Type of information:

experimental study

Adequacy of study:

key study

Study period:

4th June 2018 to 29th October 2018

Reliability:

1 (reliable without restriction)

Rationale for reliability incl. deficiencies:

guideline study

Data source

Materials and methods

GLP compliance:

yes

Test type:

fixed dose procedure

Limit test:

yes

Test material

Test animals

Species:

rat

Strain:

Sprague-Dawley

Sex:

male/female

Details on test animals or test system and environmental conditions:

Physical check up and acclimation were made to all animals on arrival. Healthy young animals were acclimatised to the laboratory conditions and housed two per cage in the facility of Room D101 for 7 days prior to the test. All animals were weighed and marked on the hair. Clinical observations were performed daily until grouping. Animals were raised in suspended stainless steel cages. Animals were housed individually during the test.
Temperature: 20-25oC
Humidity: 40-70%
Light sequence: 12 hour light / 12 hour dark
Food: Sterilised diet with complete nutrition (Beijing keaoxieli Feed Co. Ltd.)
Water: ad libitum

Administration / exposure

Type of coverage:

semiocclusive

Vehicle:

corn oil

Details on dermal exposure:

According to body weights, the theoretical amounts of the test item were calculated.
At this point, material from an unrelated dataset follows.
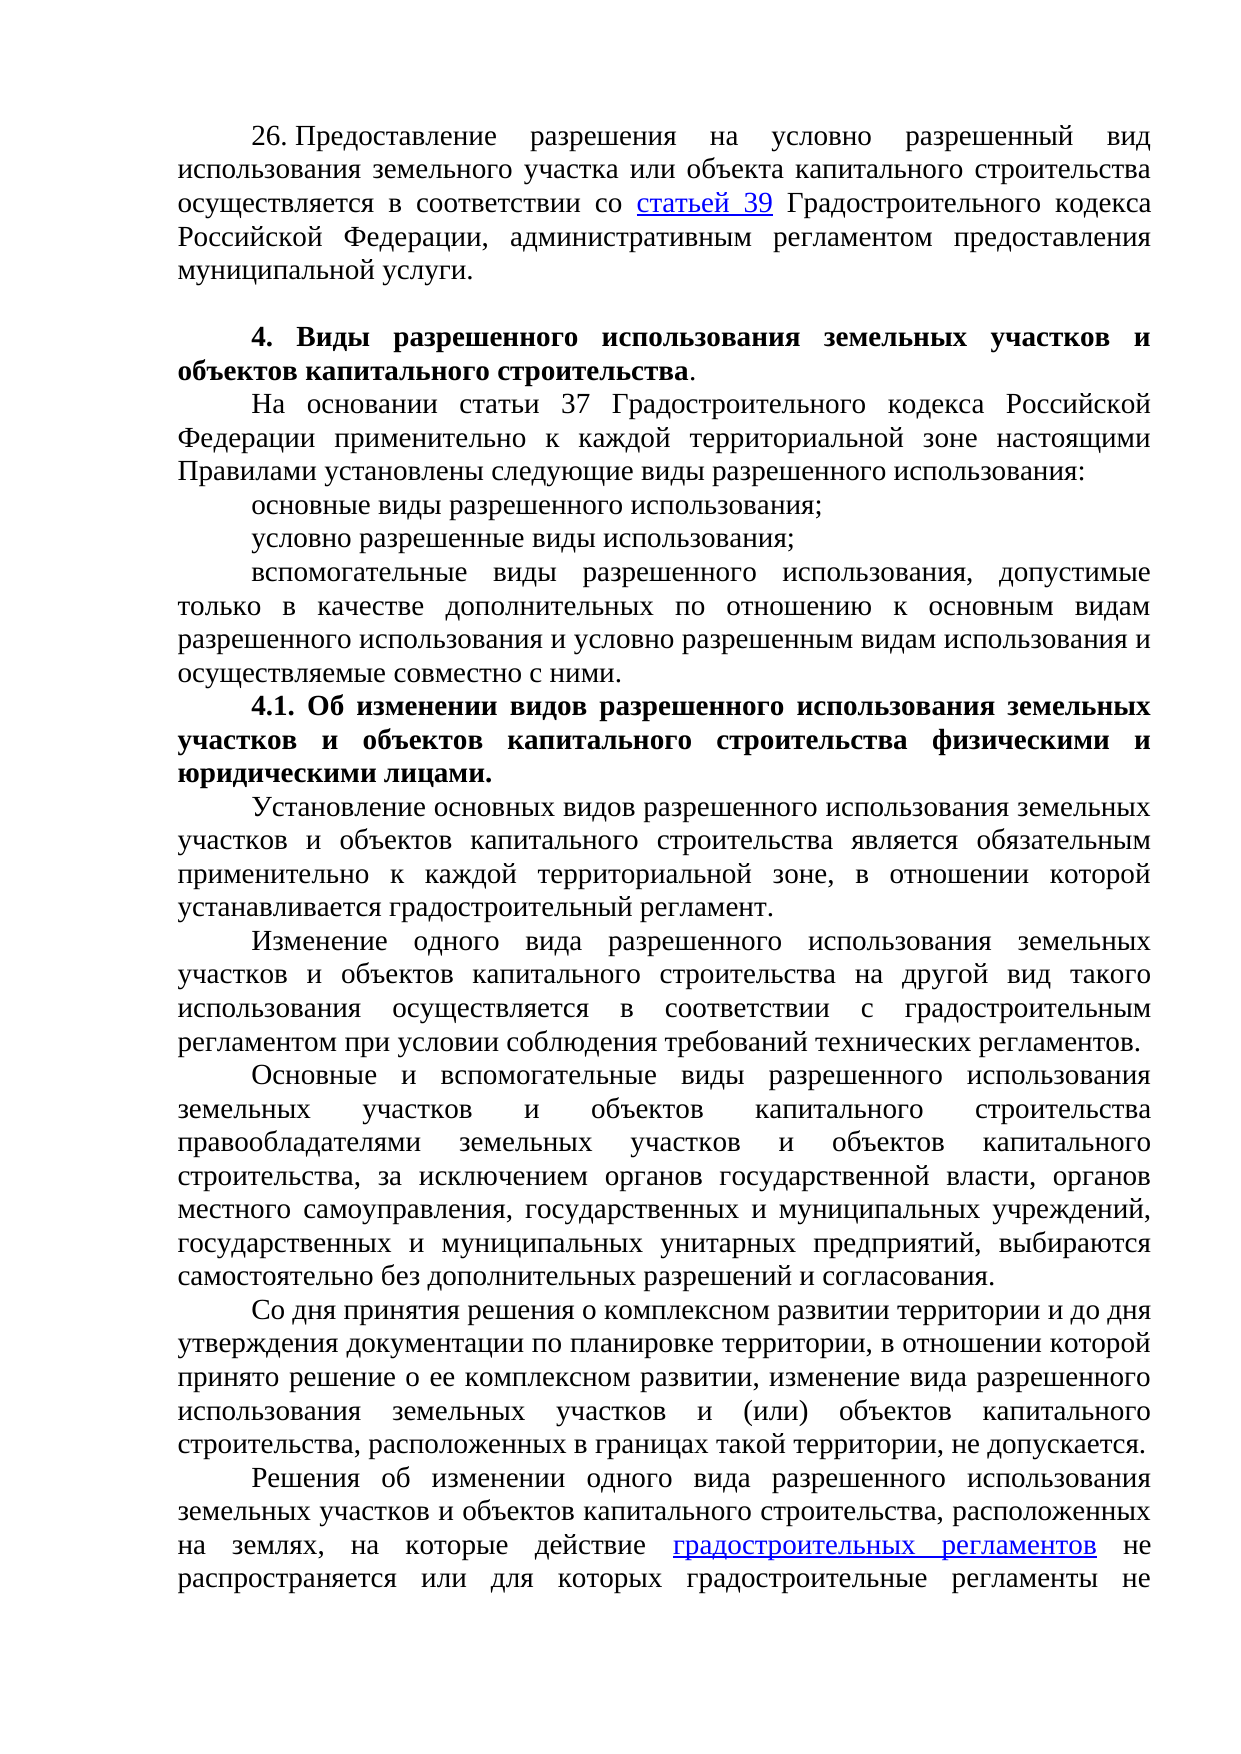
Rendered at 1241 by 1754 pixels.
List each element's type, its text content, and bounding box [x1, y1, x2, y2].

Theoretical Weighed Test Item (mg/animal) = Body Weight (kg) x Dose (mg/kg)

The test item was weighed on a piece of gauze (6cm x 6cm) stuck on a small piece of medical tape (non-irritating) moistened with 0.5ml vehicle. Approximately 24 hours before the test, fur was removed from the dorsal area of the trunk of the test animal by clipping. Only animals with healthy and intact skin were used. The gauze was placed over the treatment area and wrapped with a piece of self-adhesive bandage. Shortly after dosing, the dressings were examined to ensure that the animals cannot ingest test item.

Duration of exposure:

14 days

Doses:

One dose

No. of animals per sex per dose:

5 males
5 females

Details on study design:

Clinical observations were performed once during the first 30 mins and at 1, 2 and 4 hours, then once each day for 14 days.
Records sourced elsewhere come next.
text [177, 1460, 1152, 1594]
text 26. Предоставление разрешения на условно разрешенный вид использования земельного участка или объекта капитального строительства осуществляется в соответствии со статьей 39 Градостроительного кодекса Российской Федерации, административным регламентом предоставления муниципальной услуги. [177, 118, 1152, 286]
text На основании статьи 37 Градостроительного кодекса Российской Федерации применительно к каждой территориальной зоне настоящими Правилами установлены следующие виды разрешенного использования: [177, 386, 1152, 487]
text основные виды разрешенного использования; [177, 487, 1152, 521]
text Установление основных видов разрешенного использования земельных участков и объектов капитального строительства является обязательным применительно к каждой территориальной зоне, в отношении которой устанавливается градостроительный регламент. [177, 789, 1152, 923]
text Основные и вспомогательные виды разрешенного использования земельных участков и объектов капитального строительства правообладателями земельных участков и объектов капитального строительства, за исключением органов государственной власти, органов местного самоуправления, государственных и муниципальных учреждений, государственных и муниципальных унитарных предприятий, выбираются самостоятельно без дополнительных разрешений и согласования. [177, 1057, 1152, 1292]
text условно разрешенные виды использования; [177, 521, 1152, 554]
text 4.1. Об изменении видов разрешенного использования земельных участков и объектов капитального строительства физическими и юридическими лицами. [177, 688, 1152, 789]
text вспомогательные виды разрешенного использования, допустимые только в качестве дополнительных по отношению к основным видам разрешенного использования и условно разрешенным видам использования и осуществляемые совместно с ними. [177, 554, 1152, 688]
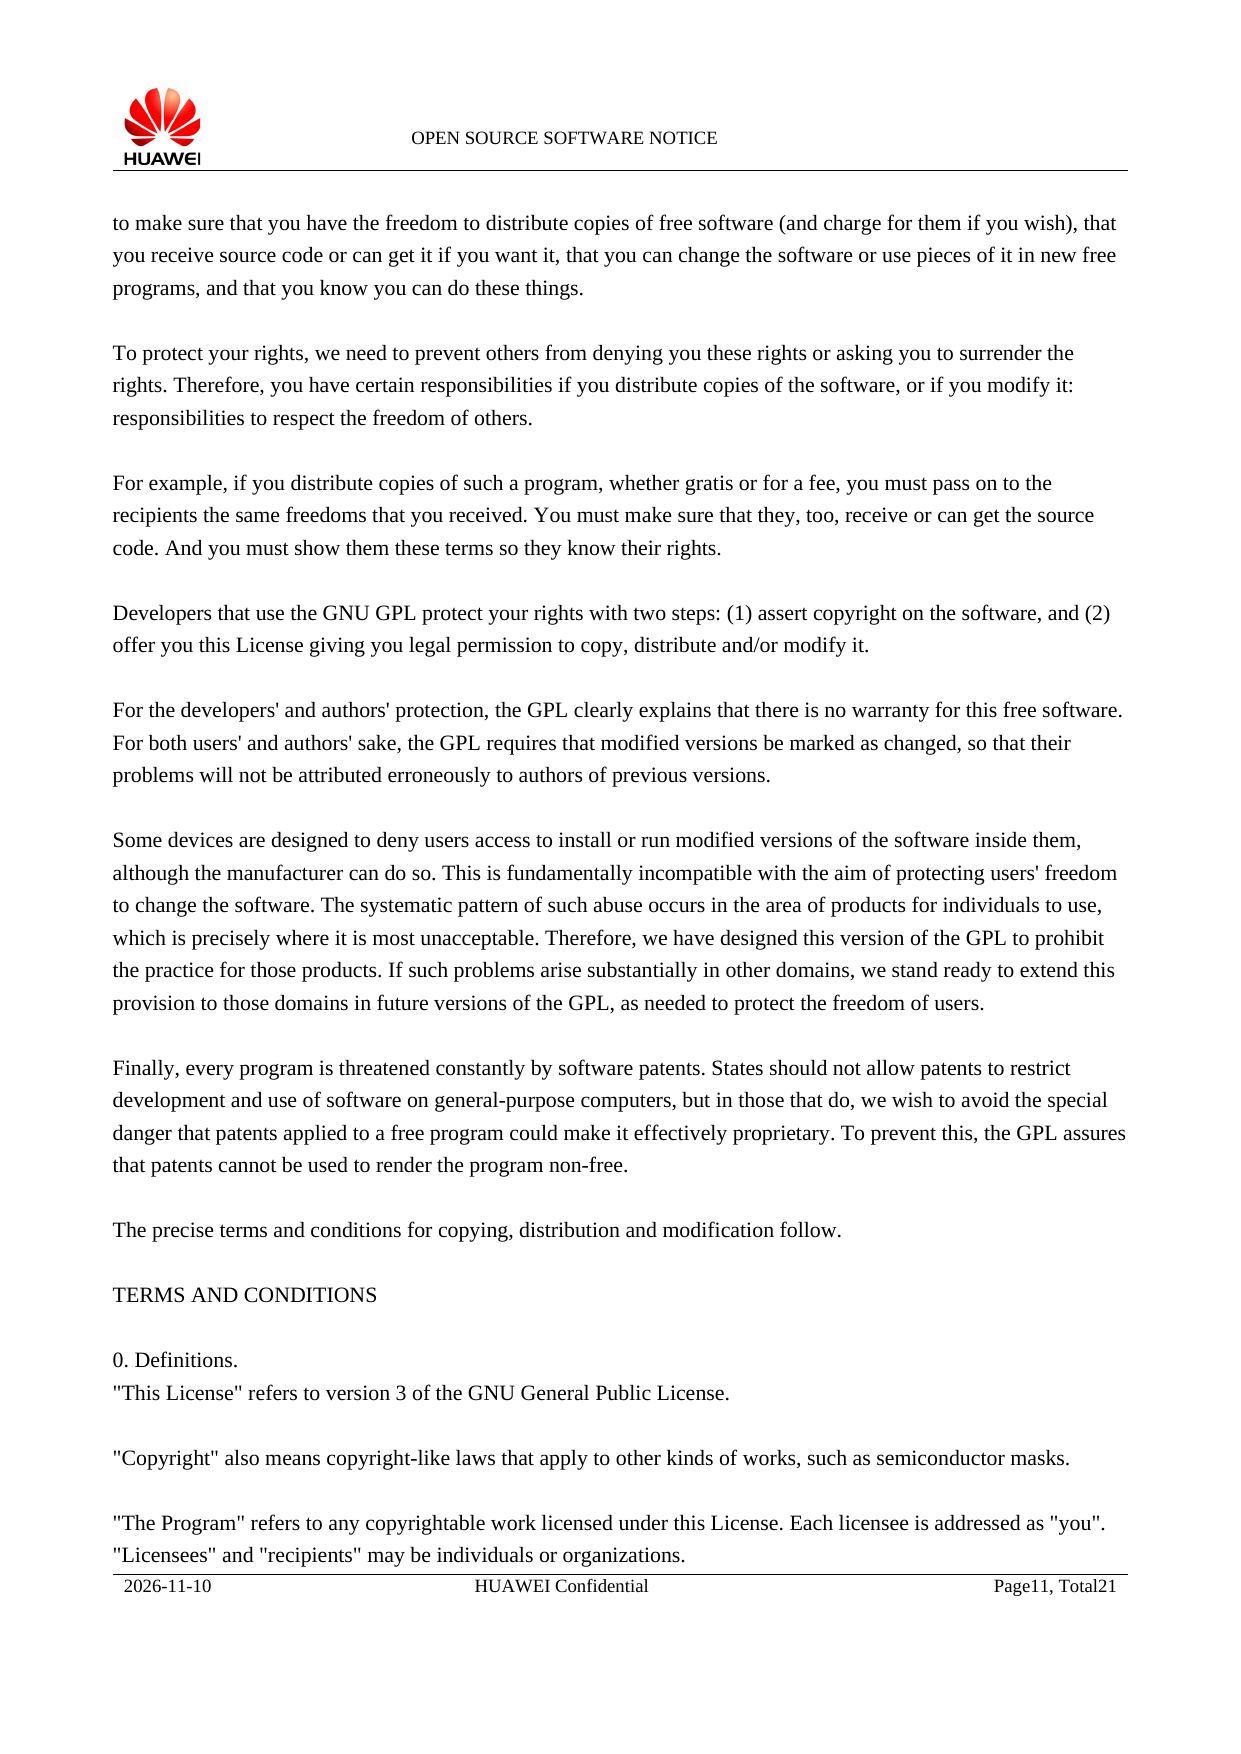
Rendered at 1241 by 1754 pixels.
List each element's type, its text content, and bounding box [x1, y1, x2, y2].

text Finally, every program is threatened constantly by software patents. States should not allow patents to restrict development and use of software on general-purpose computers, but in those that do, we wish to avoid the special danger that patents applied to a free program could make it effectively proprietary. To prevent this, the GPL assures that patents cannot be used to render the program non-free. [112, 1051, 1128, 1181]
text For example, if you distribute copies of such a program, whether gratis or for a fee, you must pass on to the recipients the same freedoms that you received. You must make sure that they, too, receive or can get the source code. And you must show them these terms so they know their rights. [112, 466, 1128, 564]
text For the developers' and authors' protection, the GPL clearly explains that there is no warranty for this free software. For both users' and authors' sake, the GPL requires that modified versions be marked as changed, so that their problems will not be attributed erroneously to authors of previous versions. [112, 694, 1128, 791]
text To protect your rights, we need to prevent others from denying you these rights or asking you to surrender the rights. Therefore, you have certain responsibilities if you distribute copies of the software, or if you modify it: responsibilities to respect the freedom of others. [112, 336, 1128, 434]
text Developers that use the GNU GPL protect your rights with two steps: (1) assert copyright on the software, and (2) offer you this License giving you legal permission to copy, distribute and/or modify it. [112, 596, 1128, 661]
text 0. Definitions. [112, 1344, 1128, 1376]
text "Copyright" also means copyright-like laws that apply to other kinds of works, such as semiconductor masks. [112, 1441, 1128, 1474]
text TERMS AND CONDITIONS [112, 1279, 1128, 1311]
text Some devices are designed to deny users access to install or run modified versions of the software inside them, although the manufacturer can do so. This is fundamentally incompatible with the aim of protecting users' freedom to change the software. The systematic pattern of such abuse occurs in the area of products for individuals to use, which is precisely where it is most unacceptable. Therefore, we have designed this version of the GPL to prohibit the practice for those products. If such problems arise substantially in other domains, we stand ready to extend this provision to those domains in future versions of the GPL, as needed to protect the freedom of users. [112, 824, 1128, 1019]
text The precise terms and conditions for copying, distribution and modification follow. [112, 1214, 1128, 1246]
text "This License" refers to version 3 of the GNU General Public License. [112, 1376, 1128, 1409]
text When we speak of free software, we are referring to freedom, not price. Our General Public Licenses are designed to make sure that you have the freedom to distribute copies of free software (and charge for them if you wish), that you receive source code or can get it if you want it, that you can change the software or use pieces of it in new free programs, and that you know you can do these things. [112, 206, 1128, 304]
text "The Program" refers to any copyrightable work licensed under this License. Each licensee is addressed as "you". "Licensees" and "recipients" may be individuals or organizations. [112, 1506, 1128, 1571]
picture [124, 88, 201, 165]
Careful observations and records of fur changes, eye & mucosa, respiratory, circulatory, nervous system, limb activity and behavioural changes.

Results and discussion

Mortality:

No mortality

Clinical signs:

other: There were no abnormal findings during the test

Gross pathology:

There were no findings during gross necropsy in any of the animals at the end of study.
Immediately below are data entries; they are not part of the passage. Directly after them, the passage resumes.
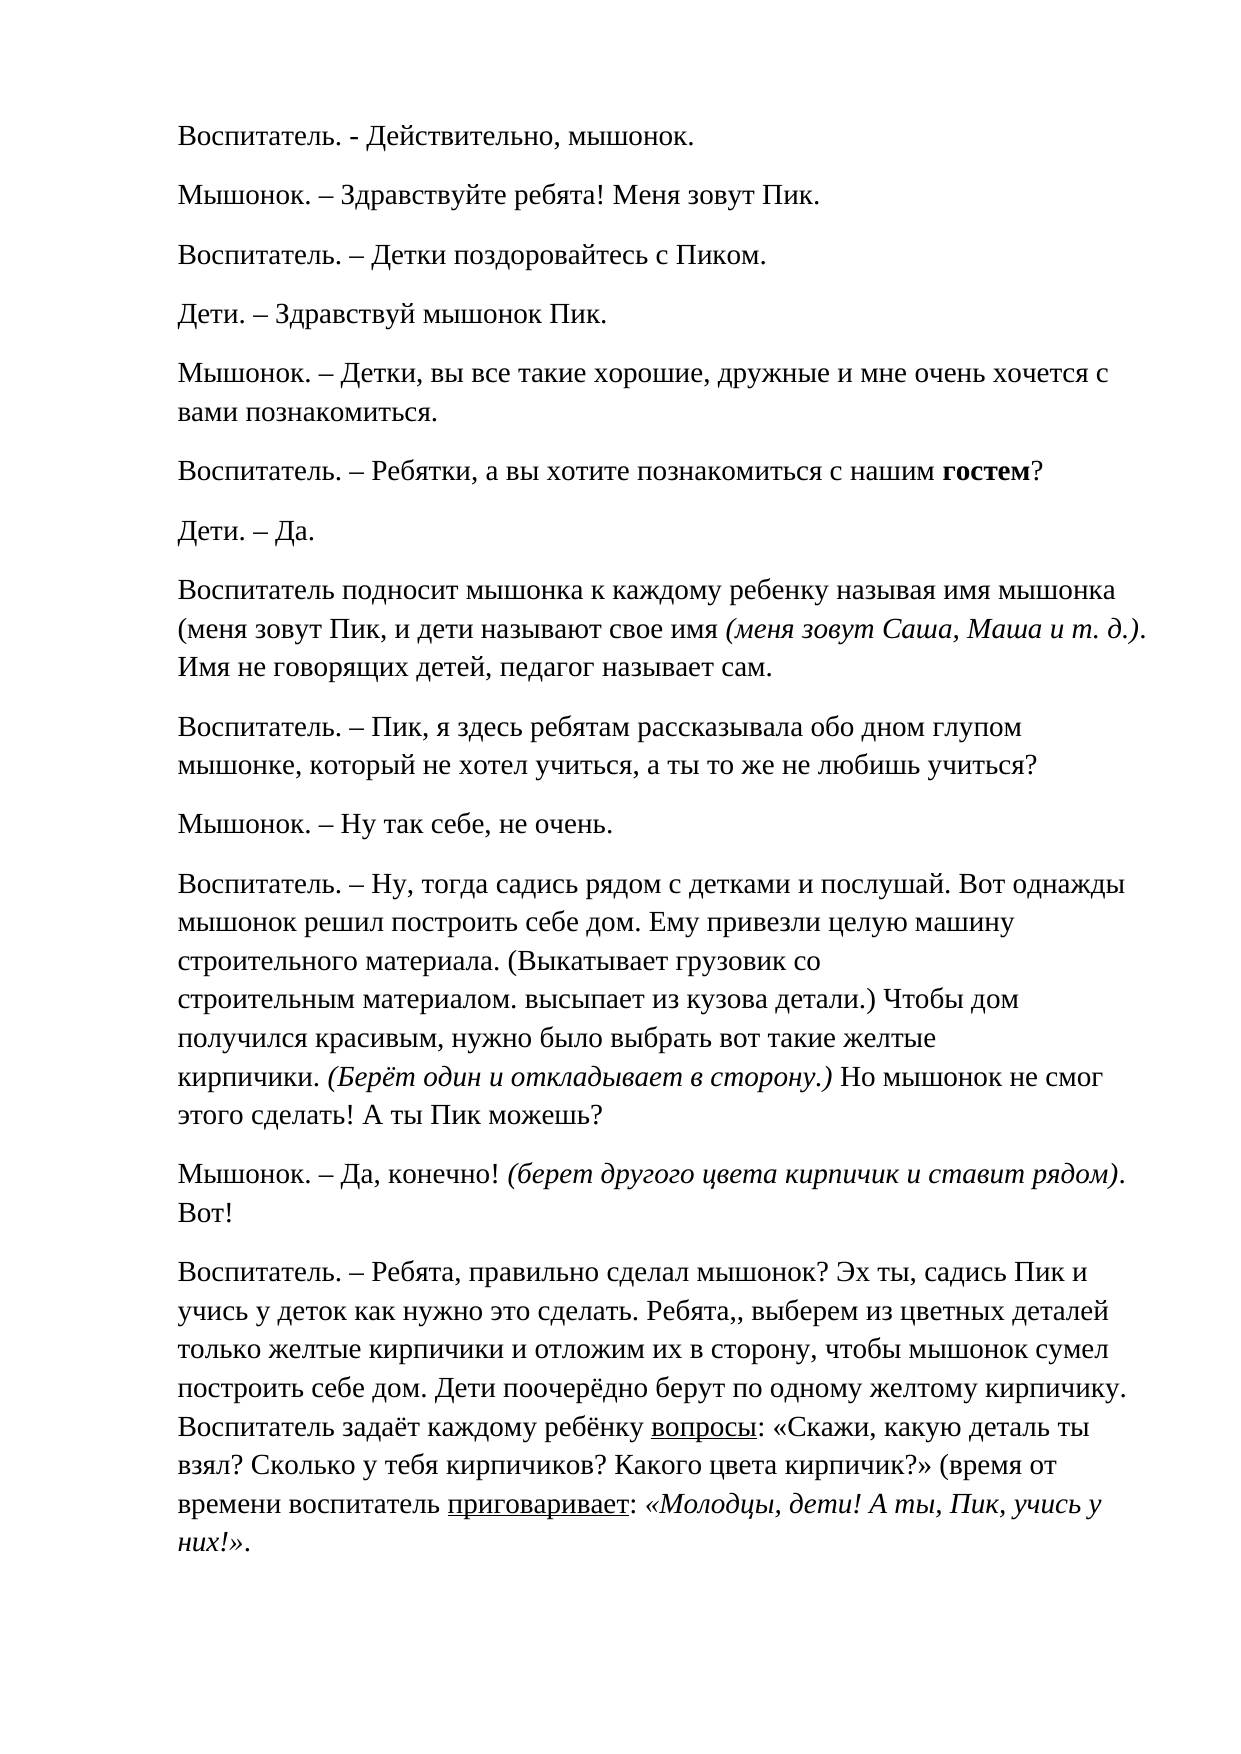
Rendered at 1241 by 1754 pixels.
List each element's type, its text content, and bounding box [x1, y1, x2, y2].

text Воспитатель. – Ребята, правильно сделал мышонок? Эх ты, садись Пик и учись у деток как нужно это сделать. Ребята,, выберем из цветных деталей только желтые кирпичики и отложим их в сторону, чтобы мышонок сумел построить себе дом. Дети поочерёдно берут по одному желтому кирпичику. Воспитатель задаёт каждому ребёнку вопросы: «Скажи, какую деталь ты взял? Сколько у тебя кирпичиков? Какого цвета кирпичик?» (время от времени воспитатель приговаривает: «Молодцы, дети! А ты, Пик, учись у них!». [177, 1254, 1152, 1558]
text Мышонок. – Здравствуйте ребята! Меня зовут Пик. [177, 177, 1152, 211]
text Воспитатель. – Ну, тогда садись рядом с детками и послушай. Вот однажды мышонок решил построить себе дом. Ему привезли целую машину строительного материала. (Выкатывает грузовик со строительным материалом. высыпает из кузова детали.) Чтобы дом получился красивым, нужно было выбрать вот такие желтые кирпичики. (Берёт один и откладывает в сторону.) Но мышонок не смог этого сделать! А ты Пик можешь? [177, 866, 1152, 1131]
text Воспитатель подносит мышонка к каждому ребенку называя имя мышонка (меня зовут Пик, и дети называют свое имя (меня зовут Саша, Маша и т. д.). Имя не говорящих детей, педагог называет сам. [177, 572, 1152, 683]
text Воспитатель. - Действительно, мышонок. [177, 118, 1152, 152]
text Воспитатель. – Ребятки, а вы хотите познакомиться с нашим гостем? [177, 453, 1152, 487]
text Мышонок. – Да, конечно! (берет другого цвета кирпичик и ставит рядом). Вот! [177, 1157, 1152, 1229]
text Дети. – Здравствуй мышонок Пик. [177, 296, 1152, 330]
text Воспитатель. – Детки поздоровайтесь с Пиком. [177, 237, 1152, 270]
text Воспитатель. – Пик, я здесь ребятам рассказывала обо дном глупом мышонке, который не хотел учиться, а ты то же не любишь учиться? [177, 709, 1152, 781]
text Дети. – Да. [177, 513, 1152, 546]
text Мышонок. – Детки, вы все такие хорошие, дружные и мне очень хочется с вами познакомиться. [177, 356, 1152, 428]
text Мышонок. – Ну так себе, не очень. [177, 807, 1152, 840]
Applicant's summary and conclusion

Interpretation of results:

GHS criteria not met

Conclusions:

Based on the results, the acute dermal toxicity of Methyl iodourcil was estimated to be above 2000 mg/kg and therefore classified as a Hazard Category of 5 according to Globally Harmonized System (GHS). However, since category 5 for acute dermal tox has not been adopted by the EU, the classification will be GHS criteria not met.

Executive summary:

Objective
The study was performed to assess the acute dermal toxicity of methyl iodouracil in  the Sprague Dawley rat.  The method was designed to meet the guidelines for the Testing of Chemicals - Acute Dermal Toxicity (TG402) published by the Ministry of Environmental Protection of Peoples Republic of China in the year 2013. 

General Procedure
A limit test at one dose level of 2000 mg/kg bw was carried out via a dermal route in a group of 10 animals (5 male, 5 female).  Clinical observations were performed once during the first 30 mins and at 1, 2 and 4 hours, then once each day for 14 days. Individual weights were determined within 24 hours after arrival, at grouping, on Day 0, Day 7 and Day 14. At the end of the test, a gross necroscopy was performed on all animals under test.

Results

Mortality: No deaths or moribund states were observed during the study. 

Clinical observations: There were no abnormal findings during the study. 

Skin Reactions: No signs of dermal irritation were observed during the study.

Body Weights:All animals gained weight over the course of the study.

Gross necropsy: There were no findings during gross necropsy. 

Conclusions: Based on the results, the acute dermal toxicity of Methyl iodourcil was estimated to be above 2000 mg/kg and therefore classified as a Hazard Category of 5 according to Globally Harmonized System (GHS).